Harassing girls, catcalling them, teaching them a 'lesson' because 'boys will be boys' - everywhere Sonu goes, he witnesses this aggression towards women.

But how does Surekha make him realise his follies? She doesn't punish him or rebuke him. Instead, Surekha weaves a story about taking advantage of entitlement and abusing one's position, evoking the same sentiments.

She does another interesting thing too. Towards the beginning, we see the woman getting beaten up at night and trying to hide her scars in the morning. As Surekha's story progresses, she decides to expose the wounds to her son. She tells him that everyday he does something 'naughty' a fresh scar will appear on her face.

With the storytelling format, Shaan Vyas tries to do away with hackneyed, preachy dialogues. Reiterating the age-old saying that learning begins at home, Natkhat points out that stories remain etched in impressionable young minds. They have the power to reform. The film is also an attempt to sensitise someone by bringing the violence closer to home. Time and again, Vidya's bruises make Sonu feel a stinging pain that he was oblivious to while inflicting the same on other girls.

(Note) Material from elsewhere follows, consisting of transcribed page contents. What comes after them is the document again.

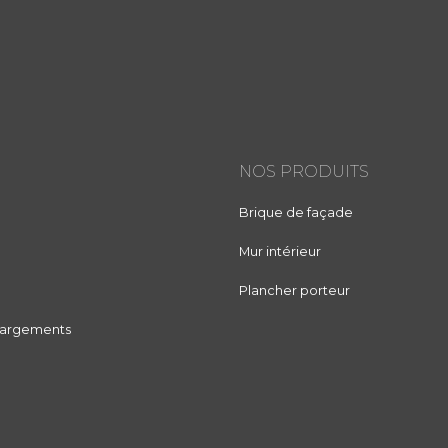
NOS PRODUITS
Brique de façade
Mur intérieur
Plancher porteur
chargements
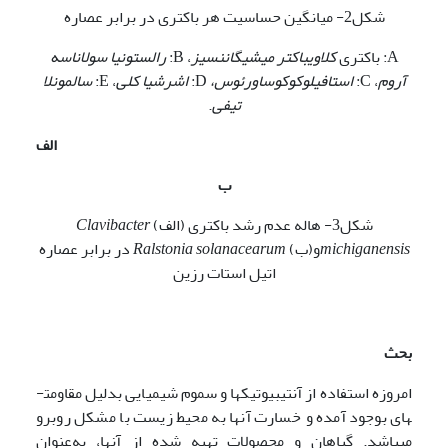
شکل2- میانگین حساسیت هر باکتری در برابر عصاره
A: باکتری
کلاویباکتر
میشیگاننسیز
، B:
رالستونیا سولاناسه
آروم
، C:
استافیلوکوکوس
اورئوس،
D:
اشرشیا کلی
، E:
سالمونلا
تیفی
.
الف
ب
شکل3- هاله عدم رشد باکتری (الف)
Clavibacter
michiganensis
و(ب)
Ralstonia solanacearum
در برابر عصاره
اتیل استات رزین
بحث
امروزه استفاده از آنتی­بیوتیک­ها و سموم شیمیایی بدلیل مقاومت­
های بوجود آمده و خسارت آنها به محیط زیست با مشکل روبرو
می­باشد. گیاهان و محصولات تهیه شده از آنها، به‌عنوان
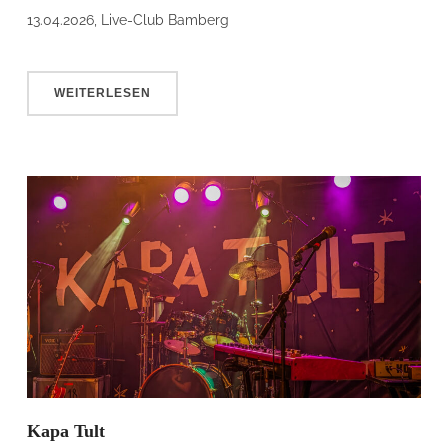
13.04.2026, Live-Club Bamberg
WEITERLESEN
Kapa Tult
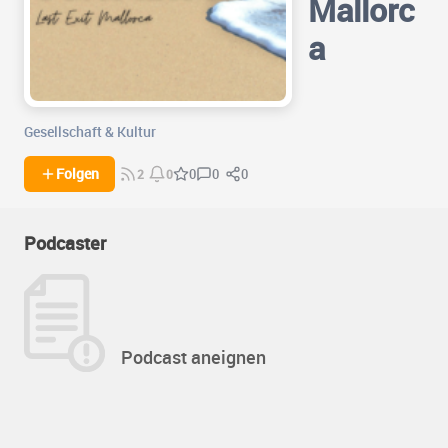
Mallorc
a
Gesellschaft & Kultur
0
0
Folgen
0
2
0
Podcaster
Podcast aneignen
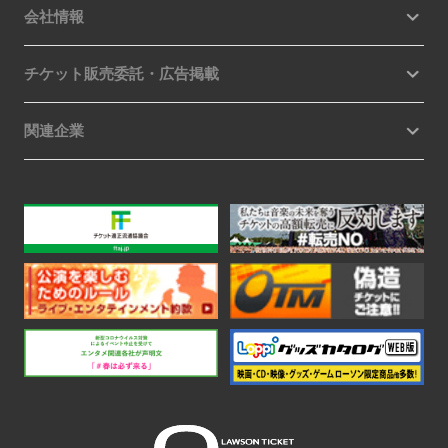
会社情報
チケット販売委託・広告掲載
関連企業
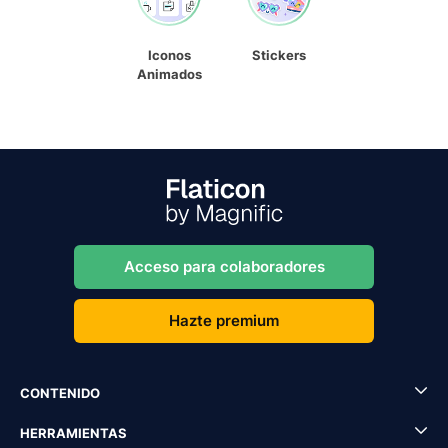
Iconos
Stickers
Animados
Acceso para colaboradores
Hazte premium
CONTENIDO
HERRAMIENTAS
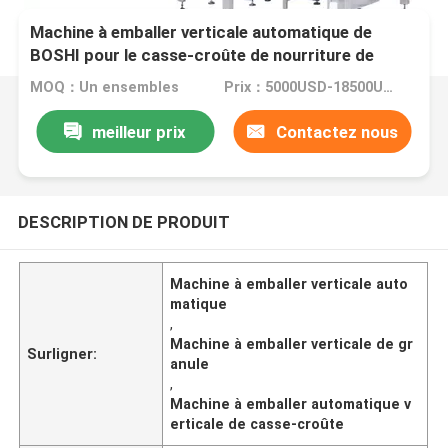
Machine à emballer verticale automatique de
BOSHI pour le casse-croûte de nourriture de
granule
MOQ：Un ensembles
Prix：5000USD-18500USD per set
meilleur prix
Contactez nous
DESCRIPTION DE PRODUIT
Machine à emballer verticale auto
matique
,
Machine à emballer verticale de gr
Surligner:
anule
,
Machine à emballer automatique v
erticale de casse-croûte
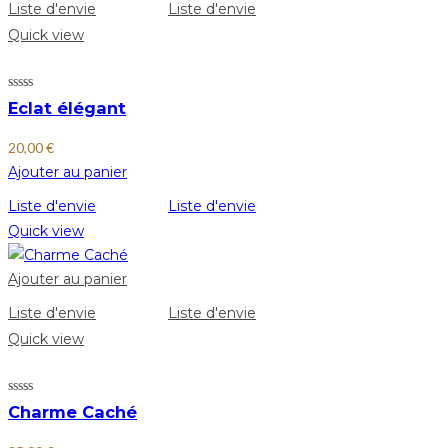
Liste d'envie
Liste d'envie
Quick view
Eclat élégant
20,00
€
Ajouter au panier
Liste d'envie
Liste d'envie
Quick view
Ajouter au panier
Liste d'envie
Liste d'envie
Quick view
Charme Caché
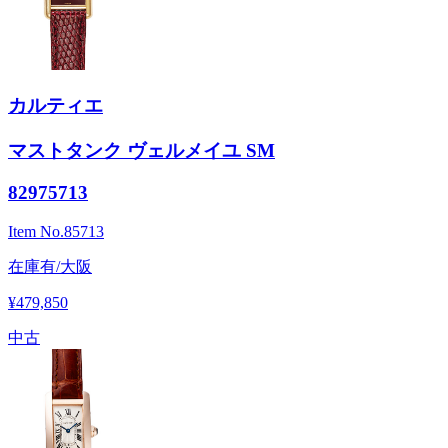
カルティエ
マストタンク ヴェルメイユ SM
82975713
Item No.
85713
在庫有/大阪
¥479,850
中古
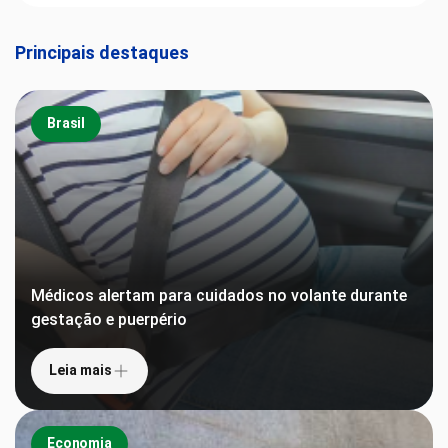
Principais destaques
Brasil
Médicos alertam para cuidados no volante durante
gestação e puerpério
Leia mais
Economia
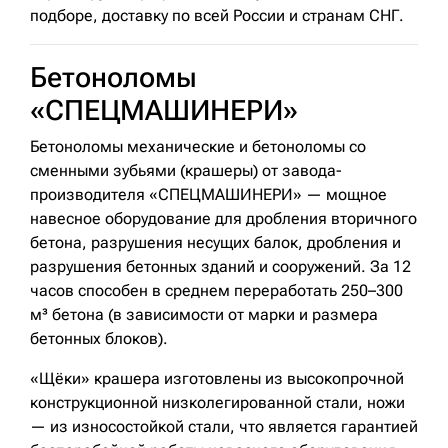
подборе, доставку по всей России и странам СНГ.
Бетоноломы
«СПЕЦМАШИНЕРИ»
Бетоноломы механические и бетоноломы со
сменными зубьями (крашеры) от завода-
производителя «СПЕЦМАШИНЕРИ» — мощное
навесное оборудование для дробления вторичного
бетона, разрушения несущих балок, дробления и
разрушения бетонных зданий и сооружений. За 12
часов способен в среднем переработать 250–300
м³ бетона (в зависимости от марки и размера
бетонных блоков).
«Щёки» крашера изготовлены из высокопрочной
конструкционной низколегированной стали, ножи
— из износостойкой стали, что является гарантией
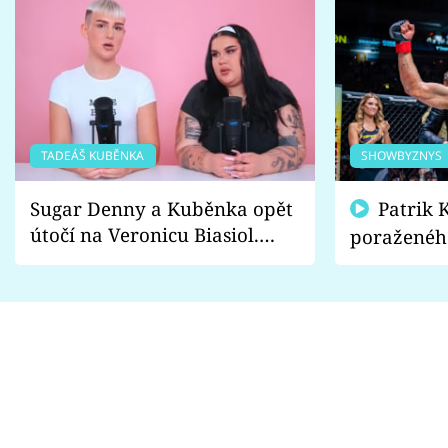
TADEÁŠ KUBĚNKA
SHOWBYZNYS
Sugar Denny a Kuběnka opět
Patrik Kincl se zastal
útočí na Veronicu Biasiol.
poraženéh
Proč je podle nich falešná a
fanoušci n
lže o své nevěře?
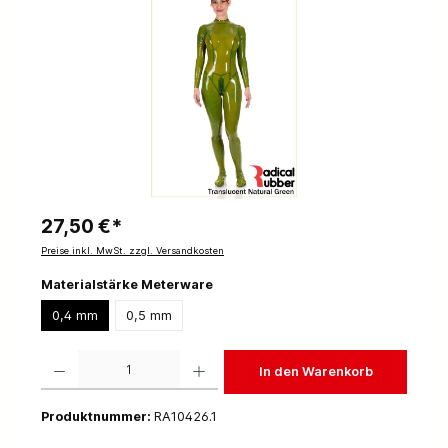
27,50 €*
Preise inkl. MwSt. zzgl. Versandkosten
Materialstärke Meterware
0,4 mm
0,5 mm
Produkt Anzahl: Gib den gewünschten Wert ein oder benutze die Schaltflächen um die 
In den Warenkorb
Produktnummer:
RA10426.1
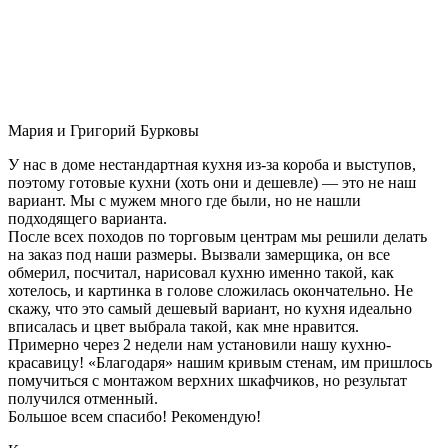
Мария и Григорий Бурковы
У нас в доме нестандартная кухня из-за короба и выступов,
поэтому готовые кухни (хоть они и дешевле) — это не наш
вариант. Мы с мужем много где были, но не нашли
подходящего варианта.
После всех походов по торговым центрам мы решили делать
на заказ под наши размеры. Вызвали замерщика, он все
обмерил, посчитал, нарисовал кухню именно такой, как
хотелось, и картинка в голове сложилась окончательно. Не
скажу, что это самый дешевый вариант, но кухня идеально
вписалась и цвет выбрала такой, как мне нравится.
Примерно через 2 недели нам установили нашу кухню-
красавицу! «Благодаря» нашим кривым стенам, им пришлось
помучиться с монтажом верхних шкафчиков, но результат
получился отменный.
Большое всем спасибо! Рекомендую!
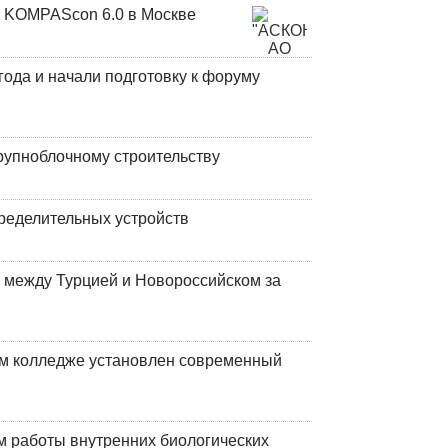
 KOMPAScon 6.0 в Москве
года и начали подготовку к форуму
рупноблочному строительству
ределительных устройств
 между Турцией и Новороссийском за
м колледже установлен современный
 работы внутренних биологических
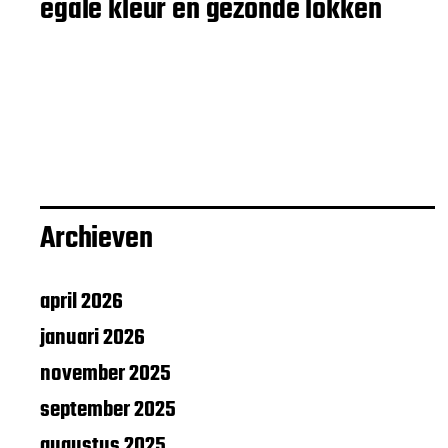
egale kleur en gezonde lokken
Archieven
april 2026
januari 2026
november 2025
september 2025
augustus 2025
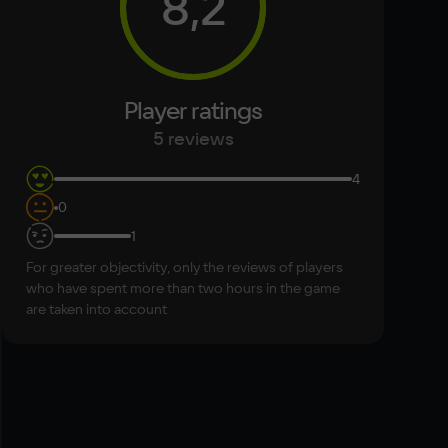
8,2
mory
ЗУ
eo card
 GeForce RTX 3060, AMD Radeon RX 5700
Player ratings
ace
5 reviews
er
4
комендован
0
1
For greater objectivity, only the reviews of players
who have spent more than two hours in the game
are taken into account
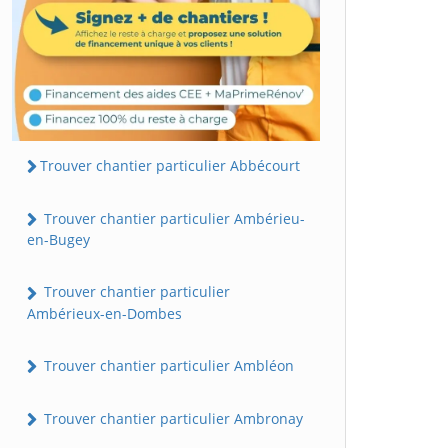
Trouver chantier particulier Abbécourt
Trouver chantier particulier Ambérieu-
en-Bugey
Trouver chantier particulier
Ambérieux-en-Dombes
Trouver chantier particulier Ambléon
Trouver chantier particulier Ambronay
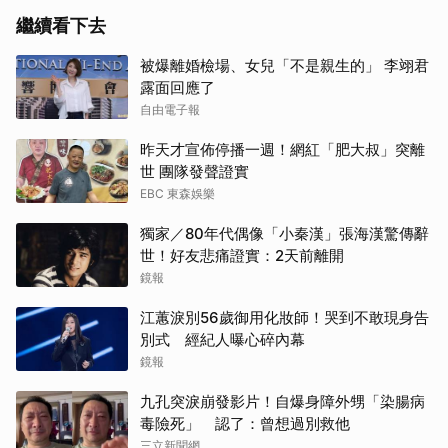
繼續看下去
被爆離婚檢場、女兒「不是親生的」 李翊君
露面回應了
自由電子報
昨天才宣佈停播一週！網紅「肥大叔」突離
世 團隊發聲證實
EBC 東森娛樂
獨家／80年代偶像「小秦漢」張海漢驚傳辭
世！好友悲痛證實：2天前離開
鏡報
江蕙淚別56歲御用化妝師！哭到不敢現身告
別式 經紀人曝心碎內幕
鏡報
九孔突淚崩發影片！自爆身障外甥「染腸病
毒險死」 認了：曾想過別救他
三立新聞網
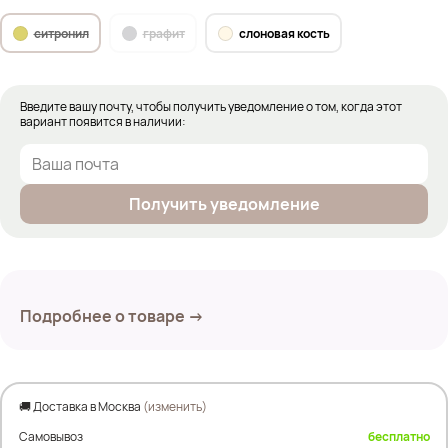
ситронил
графит
слоновая кость
Введите вашу почту, чтобы получить уведомление о том, когда этот
вариант появится в наличии:
Получить уведомление
Подробнее о товаре →
🚚 Доставка в Москва
(изменить)
Самовывоз
бесплатно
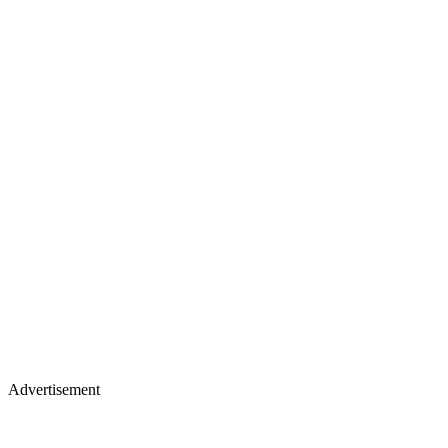
Advertisement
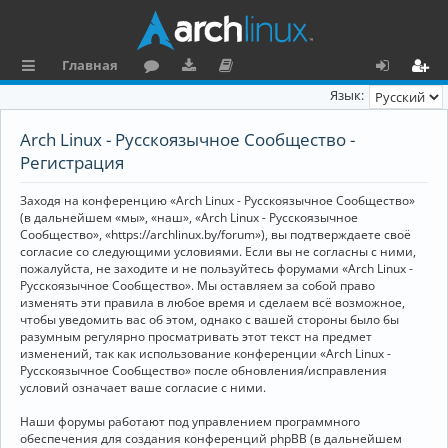
Главная
с
о
аг
о
х
ег
Язык:
ы
ру
ру
ку
о
и
Arch Linux - Русскоязычное Сообщество -
л
м
зк
м
д
ст
Регистрация
к
и
е
р
Заходя на конференцию «Arch Linux - Русскоязычное Сообщество»
и
н
а
(в дальнейшем «мы», «наш», «Arch Linux - Русскоязычное
Сообщество», «https://archlinux.by/forum»), вы подтверждаете своё
та
ц
согласие со следующими условиями. Если вы не согласны с ними,
пожалуйста, не заходите и не пользуйтесь форумами «Arch Linux -
ц
и
Русскоязычное Сообщество». Мы оставляем за собой право
изменять эти правила в любое время и сделаем всё возможное,
и
я
чтобы уведомить вас об этом, однако с вашей стороны было бы
я
разумным регулярно просматривать этот текст на предмет
изменений, так как использование конференции «Arch Linux -
Русскоязычное Сообщество» после обновления/исправления
условий означает ваше согласие с ними.
Наши форумы работают под управлением программного
обеспечения для создания конференций phpBB (в дальнейшем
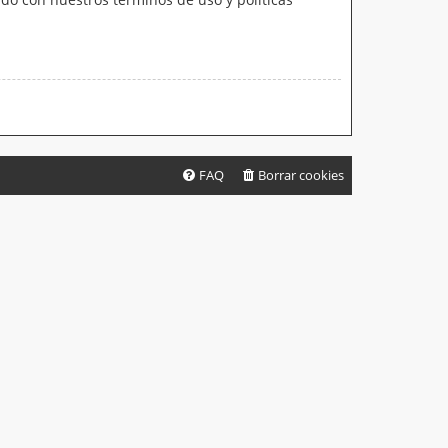
FAQ
Borrar cookies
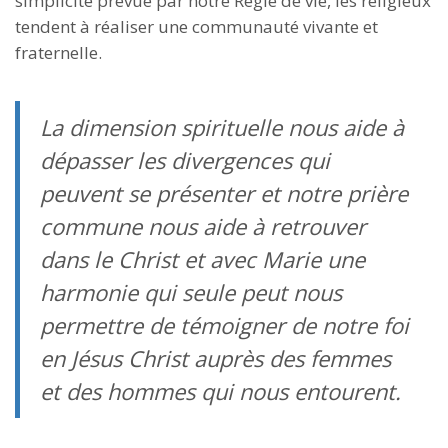
simplicité prévue par notre Règle de vie, les religieux
tendent à réaliser une communauté vivante et
fraternelle.
La dimension spirituelle nous aide à
dépasser les divergences qui
peuvent se présenter et notre prière
commune nous aide à retrouver
dans le Christ et avec Marie une
harmonie qui seule peut nous
permettre de témoigner de notre foi
en Jésus Christ auprès des femmes
et des hommes qui nous entourent.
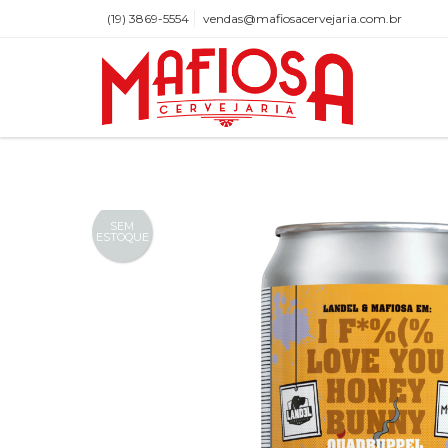
(19) 3869-5554
vendas@mafiosacervejaria.com.br
SEM
ESTOQUE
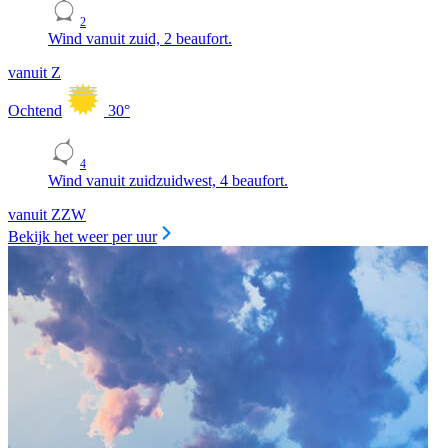
2
Wind vanuit zuid, 2 beaufort.
vanuit Z
Ochtend
30
°
4
Wind vanuit zuidzuidwest, 4 beaufort.
vanuit ZZW
Bekijk het weer per uur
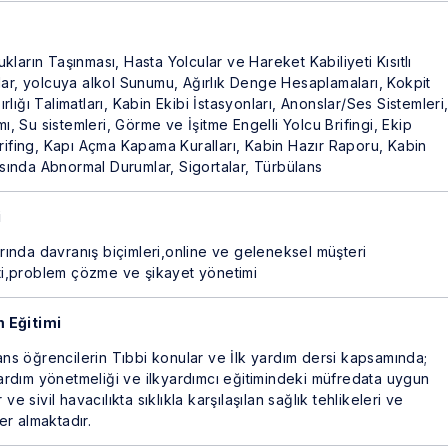
ı
ların Taşınması, Hasta Yolcular ve Hareket Kabiliyeti Kısıtlı
lar, yolcuya alkol Sunumu, Ağırlık Denge Hesaplamaları, Kokpit
ırlığı Talimatları, Kabin Ekibi İstasyonları, Anonslar/Ses Sistemleri
mı, Su sistemleri, Görme ve İşitme Engelli Yolcu Brifingi, Ekip
Brifing, Kapı Açma Kapama Kuralları, Kabin Hazır Raporu, Kabin
rasında Abnormal Durumlar, Sigortalar, Türbülans
i
ında davranış biçimleri,online ve geleneksel müşteri
yeti,problem çözme ve şikayet yönetimi
m Eğitimi
sans öğrencilerin Tıbbi konular ve İlk yardım dersi kapsamında;
 yardım yönetmeliği ve ilkyardımcı eğitimindeki müfredata uygun
ve sivil havacılıkta sıklıkla karşılaşılan sağlık tehlikeleri ve
yer almaktadır.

But will the magic of stories stay with Sonu forever? How will this little boy turn out to be? What happens when he snaps out of the utopian world and gets sucked into the dark, real one? 'Natkhat' ends on a sweet note, but at times the approach feels a little too naive.

When it comes to performances, Vidya (who is also a producer of this film) is compelling as Surekha. Surekha embodies the pain of thousands of women who toil day in and day out, only to be made to feel invisible by their families. She carries the weight of generations of abuse and is right in saying that a mere 'sorry' is not going to fix the rot that has already spread far and wide.

Sanika Patel also shines as Sonu, a child who is struggling with the notions of right and wrong. Peer pressure, the constant expectation of living up to a skewed and dangerous notion of masculinity robs this kid of a childhood he deserves. However, casting a girl in Sonu's role is a decision which quite surprised me.

Natkhat doesn't narrate a story that we haven't seen before. But it needs to be hammered every now and then. In one of the sequences, a teacher is shown asking questions to his class. Both boys and girls raise their hands, but only the former is invited to answer. Change has to start from early on. Only then can we start staring at a tiny ray of hope.

Natkhat premiered at the Voot Select Film Festival on 24 July.